The new data indicate that BPA is a “possible risk factor for gestational diabetes, type 2 diabetes and even cardiovascular disease associated with metabolic syndrome,” authors of the report say. Metabolic syndrome, which may affect up to one-third of adults, consists of a constellation of prediabetic symptoms that can include elevated blood pressure, higher levels of harmful LDL cholesterol and increases in the length of time fats circulate in the blood (SN: 4/8/00, p. 236).
In mice, the new study reports, exposure to BPA during mid- through late pregnancy impaired blood-glucose regulation. The change probably wouldn’t be considered outright gestational diabetes, but it was certainly significant enough to suggest risk for the condition, explains study leader Angel Nadal of Miguel Hernández University in Elche, Spain. The biggest effect, he notes, came from an amount of BPA equal to just one-fifth the dose currently estimated by the U.S. Environmental Protection Agency as being safe for humans.
Four months after giving birth, BPA-exposed mother mice had become 6 percent heavier than unexposed moms, despite eating the same amount of chow. This suggested that metabolism was slowed in the exposed mice. They also had higher levels of fats known as triglycerides circulating in their blood than did the untreated moms. But, still, researchers found no clear-cut disease. The findings were reported May 19 online, ahead of print, in Environmental Health Perspectives.
A dose of 100 micrograms of BPA daily per kilogram of body weight, which is twice EPA’s ostensibly safe limit for humans, also elicited insulin resistance and other blood-sugar–regulation problems during pregnancy. But when these animals were later administered a big dose of glucose and then monitored for evidence of diabetes-like changes, moms with the higher BPA exposures actually performed better than did those mice that had gotten just 10 µg/kg per day, for reasons that remain unclear. Signs of any prediabetic symptoms resolved immediately after pregnancy, but then reemerged four months later.
These data challenge the long-standing assumption that effects of exposure to hormone-mimicking contaminants during adulthood “are reversible” after exposure ceases, Nadal and his colleagues conclude.
Male offspring whose exposures to BPA occurred only in the womb were born healthy, but developed prediabetic changes by the time they were six months old. In human terms, that equates to about age 35.
These findings “are huge,” says Cheryl Watson of the University of Texas Medical Branch in Galveston. “It means we need to start paying attention to BPA exposures in pregnant women.” Not only do they face risks, she says, but the changes that occur during a critical window in fetal development may set the stage for adult disease in their children.

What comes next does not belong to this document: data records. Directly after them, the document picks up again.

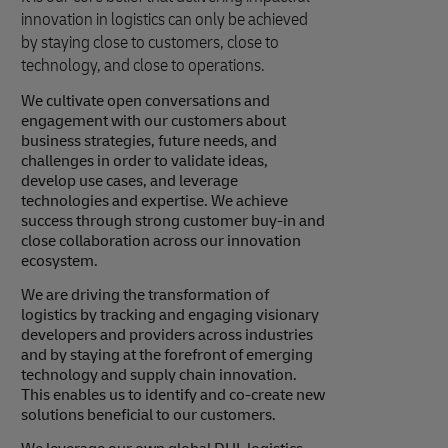
innovation in logistics can only be achieved
by staying close to customers, close to
technology, and close to operations.
We cultivate open conversations and
engagement with our customers about
business strategies, future needs, and
challenges in order to validate ideas,
develop use cases, and leverage
technologies and expertise. We achieve
success through strong customer buy-in and
close collaboration across our innovation
ecosystem.
We are driving the transformation of
logistics by tracking and engaging visionary
developers and providers across industries
and by staying at the forefront of emerging
technology and supply chain innovation.
This enables us to identify and co-create new
solutions beneficial to our customers.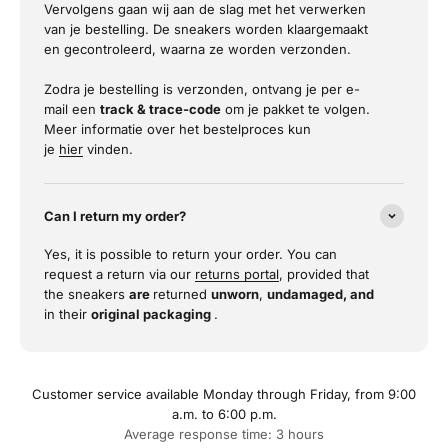
Vervolgens gaan wij aan de slag met het verwerken
van je bestelling. De sneakers worden klaargemaakt
en gecontroleerd, waarna ze worden verzonden.
Zodra je bestelling is verzonden, ontvang je per e-
mail een
track & trace-code
om je pakket te volgen.
Meer informatie over het bestelproces kun
je
hier
vinden.
Can I return my order?
Yes, it is possible to return your order. You can
request a return via our
returns portal
, provided that
the sneakers
are
returned
unworn
,
undamaged, and
in their
original packaging
.
Customer service available Monday through Friday, from 9:00
a.m. to 6:00 p.m.
Average response time: 3 hours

Nadal agrees. Toxicologists have long assumed that because BPA can cross the placenta, any effect of this contaminant comes from direct exposure to the baby. “But what we are showing is that BPA also affects the mother,” he says. “This means we can’t really separate whether effects in the offspring are due to BPA or to the metabolic changes that occur in the moms during pregnancy.”
Earlier studies by Nadal’s group (SN: 1/21/06, p. 36) and others have picked up hints that BPA might trigger diabetes and at least one survey of the U.S. population (SN: 10/11/08, p. 14) found an elevated incidence of diabetes among people with the highest concentrations of the contaminant in their blood. But this is the first to identify blood sugar changes in pregnancy and after, much less a link between such changes and an apparent increased vulnerability to diabetes in the offspring.
One potential limitation endocrinologist Nira Ben-Jonathan of the University of Cincinnati, raised about the study was how the BPA was administered. Moms were injected with it, not given BPA-laced food. Injections bypass the gastrointestinal tract, Ben-Jonathan notes, which might otherwise have broken down some BPA before it could be absorbed.